2.2.7. One factor at a time approach screening

One factor at a time (OFAT) approach was used for optimizing the swainsonine production from M. anisopliae ARSEF-1724 (UM8). Apart from the earlier known physical parameters for growth conditions, all other chemical parameters were optimized individually at a time keeping the other parameters constant. The effects of different oatmeal concentrations (2-10 %, w/v), growth media (SDB, CZ M₁ and M₂), carbon sources (glucose, fructose, maltose, sucrose and starch), glucose concentrations (0.5-3.5 %, w/v), 6 % (w/v) complex nitrogen sources (oatmeal, peptone, beef extract and yeast extract), 0.5 % (w/v) of simple nitrogen sources (urea,

ammonium sulphate, ammonium chloride and potassium nitrate) and pH (3-7) were screened for optimal swainsonine production from M. anisopliae fermentation.

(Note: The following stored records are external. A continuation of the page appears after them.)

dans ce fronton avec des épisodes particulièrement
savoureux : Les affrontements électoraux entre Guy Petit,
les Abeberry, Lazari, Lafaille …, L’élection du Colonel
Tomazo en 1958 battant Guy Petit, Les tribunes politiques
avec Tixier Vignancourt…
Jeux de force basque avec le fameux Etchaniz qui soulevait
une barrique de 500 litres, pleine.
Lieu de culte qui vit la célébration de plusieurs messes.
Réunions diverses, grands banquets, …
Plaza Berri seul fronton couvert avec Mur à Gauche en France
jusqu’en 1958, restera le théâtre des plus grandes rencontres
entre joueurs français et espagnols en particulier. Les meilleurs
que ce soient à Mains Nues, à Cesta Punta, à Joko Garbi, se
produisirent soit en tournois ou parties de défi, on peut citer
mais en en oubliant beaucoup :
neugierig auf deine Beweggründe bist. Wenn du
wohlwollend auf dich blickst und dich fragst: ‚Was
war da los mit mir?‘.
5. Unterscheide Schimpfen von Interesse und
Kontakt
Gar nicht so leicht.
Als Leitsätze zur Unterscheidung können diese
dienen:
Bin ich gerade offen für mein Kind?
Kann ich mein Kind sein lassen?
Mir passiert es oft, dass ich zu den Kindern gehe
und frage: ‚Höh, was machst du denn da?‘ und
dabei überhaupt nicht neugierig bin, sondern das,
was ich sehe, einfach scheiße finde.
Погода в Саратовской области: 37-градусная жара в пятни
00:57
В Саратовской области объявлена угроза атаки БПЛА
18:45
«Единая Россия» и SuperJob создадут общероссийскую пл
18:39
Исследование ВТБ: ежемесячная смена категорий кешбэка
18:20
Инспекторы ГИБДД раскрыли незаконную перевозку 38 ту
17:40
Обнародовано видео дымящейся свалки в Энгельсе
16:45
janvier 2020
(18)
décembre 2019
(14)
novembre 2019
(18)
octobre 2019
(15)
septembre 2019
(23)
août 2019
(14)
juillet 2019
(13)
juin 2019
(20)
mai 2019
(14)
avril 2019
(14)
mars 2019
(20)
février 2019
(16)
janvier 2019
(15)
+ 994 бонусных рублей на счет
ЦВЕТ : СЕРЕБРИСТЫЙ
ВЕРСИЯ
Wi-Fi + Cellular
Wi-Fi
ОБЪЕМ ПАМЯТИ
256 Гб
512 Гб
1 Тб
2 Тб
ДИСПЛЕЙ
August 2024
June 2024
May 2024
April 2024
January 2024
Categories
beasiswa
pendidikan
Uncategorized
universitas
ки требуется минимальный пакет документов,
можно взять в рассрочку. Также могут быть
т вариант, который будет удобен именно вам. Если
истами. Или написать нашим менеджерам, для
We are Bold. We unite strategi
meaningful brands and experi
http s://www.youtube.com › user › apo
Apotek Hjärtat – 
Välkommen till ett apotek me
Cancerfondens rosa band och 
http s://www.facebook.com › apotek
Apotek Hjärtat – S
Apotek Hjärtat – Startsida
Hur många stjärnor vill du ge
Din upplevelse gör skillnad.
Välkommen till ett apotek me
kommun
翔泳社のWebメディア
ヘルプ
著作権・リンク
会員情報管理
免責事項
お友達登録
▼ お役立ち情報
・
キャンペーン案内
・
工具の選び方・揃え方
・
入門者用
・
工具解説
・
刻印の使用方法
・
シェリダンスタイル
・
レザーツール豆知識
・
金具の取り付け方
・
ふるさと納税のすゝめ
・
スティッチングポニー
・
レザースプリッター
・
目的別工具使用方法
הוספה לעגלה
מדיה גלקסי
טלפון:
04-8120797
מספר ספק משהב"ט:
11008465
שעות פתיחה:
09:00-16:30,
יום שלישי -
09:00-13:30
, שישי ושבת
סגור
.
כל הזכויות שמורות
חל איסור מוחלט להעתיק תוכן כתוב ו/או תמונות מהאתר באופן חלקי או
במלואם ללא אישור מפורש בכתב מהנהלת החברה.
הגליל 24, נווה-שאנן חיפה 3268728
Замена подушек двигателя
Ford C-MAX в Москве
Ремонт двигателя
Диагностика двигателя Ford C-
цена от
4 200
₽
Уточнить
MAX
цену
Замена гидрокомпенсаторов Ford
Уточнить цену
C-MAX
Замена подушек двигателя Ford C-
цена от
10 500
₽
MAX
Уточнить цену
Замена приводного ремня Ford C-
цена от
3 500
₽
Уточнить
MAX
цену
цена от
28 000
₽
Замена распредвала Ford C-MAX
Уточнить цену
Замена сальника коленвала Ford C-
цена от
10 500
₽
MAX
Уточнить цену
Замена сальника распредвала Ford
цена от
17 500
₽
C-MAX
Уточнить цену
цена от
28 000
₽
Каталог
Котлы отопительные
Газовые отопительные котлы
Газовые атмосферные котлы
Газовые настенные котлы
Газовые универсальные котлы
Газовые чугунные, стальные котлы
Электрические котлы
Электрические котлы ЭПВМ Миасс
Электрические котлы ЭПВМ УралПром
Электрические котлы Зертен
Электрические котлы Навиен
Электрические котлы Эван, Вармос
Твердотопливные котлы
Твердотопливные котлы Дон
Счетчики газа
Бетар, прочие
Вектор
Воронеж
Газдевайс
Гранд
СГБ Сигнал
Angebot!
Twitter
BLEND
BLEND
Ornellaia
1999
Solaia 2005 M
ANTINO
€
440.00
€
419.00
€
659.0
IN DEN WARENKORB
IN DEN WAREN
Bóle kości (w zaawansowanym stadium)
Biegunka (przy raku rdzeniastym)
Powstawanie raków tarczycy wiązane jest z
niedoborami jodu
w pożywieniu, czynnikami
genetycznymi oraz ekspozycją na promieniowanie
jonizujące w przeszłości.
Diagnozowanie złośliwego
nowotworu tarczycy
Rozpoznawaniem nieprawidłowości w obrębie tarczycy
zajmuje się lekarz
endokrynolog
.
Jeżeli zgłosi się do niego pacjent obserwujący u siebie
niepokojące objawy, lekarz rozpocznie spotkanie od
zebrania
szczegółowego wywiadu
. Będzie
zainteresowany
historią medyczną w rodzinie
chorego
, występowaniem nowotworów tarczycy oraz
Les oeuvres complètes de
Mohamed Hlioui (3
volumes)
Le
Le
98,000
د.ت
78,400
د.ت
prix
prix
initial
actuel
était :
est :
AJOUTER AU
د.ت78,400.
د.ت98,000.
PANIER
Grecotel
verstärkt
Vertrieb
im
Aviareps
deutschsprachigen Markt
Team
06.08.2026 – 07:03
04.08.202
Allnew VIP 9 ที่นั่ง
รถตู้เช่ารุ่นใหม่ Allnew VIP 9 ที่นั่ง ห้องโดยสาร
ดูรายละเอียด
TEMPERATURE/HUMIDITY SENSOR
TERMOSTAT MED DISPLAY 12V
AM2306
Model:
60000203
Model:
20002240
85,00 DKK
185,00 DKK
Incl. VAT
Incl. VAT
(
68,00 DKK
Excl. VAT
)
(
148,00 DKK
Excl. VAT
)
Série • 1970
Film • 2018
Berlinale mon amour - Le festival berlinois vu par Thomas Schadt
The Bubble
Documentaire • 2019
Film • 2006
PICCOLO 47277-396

2.2.8. Plackett-Burman screening

Overall seven parameters were screened using Plackett Burman-design of experiment (PB-DOE) (Plackett and Burman 1946) in the “Design Expert software DX7” for their cumulative effects towards fermentative production of swainsonine from M. anisopliae. Based on PB factorial design, each factor was examined in two levels: -1 for low level and +1 for high level (Plackett and Burman, 1946). Table 2.2 shows levels of each factor used in the experimental design and the design matrix.

These factors used in PB with their high and low range values were selected based upon the OFAT screening experiments (described in Section 2.2.7) and reports. The parameters for PB screening were (A) glucose, (B) lysine, (C) oatmeal extract, (D) MgSO_4.7H₂O, (E) CaCl₂, (F) pH and (G) inoculum size. The design of experiment (DOE) study ranges and significant values for each parameter are shown in Table 2.2.

The level of significance for each variable was determined using the lack of fit test (F- test) with at p < 0.05.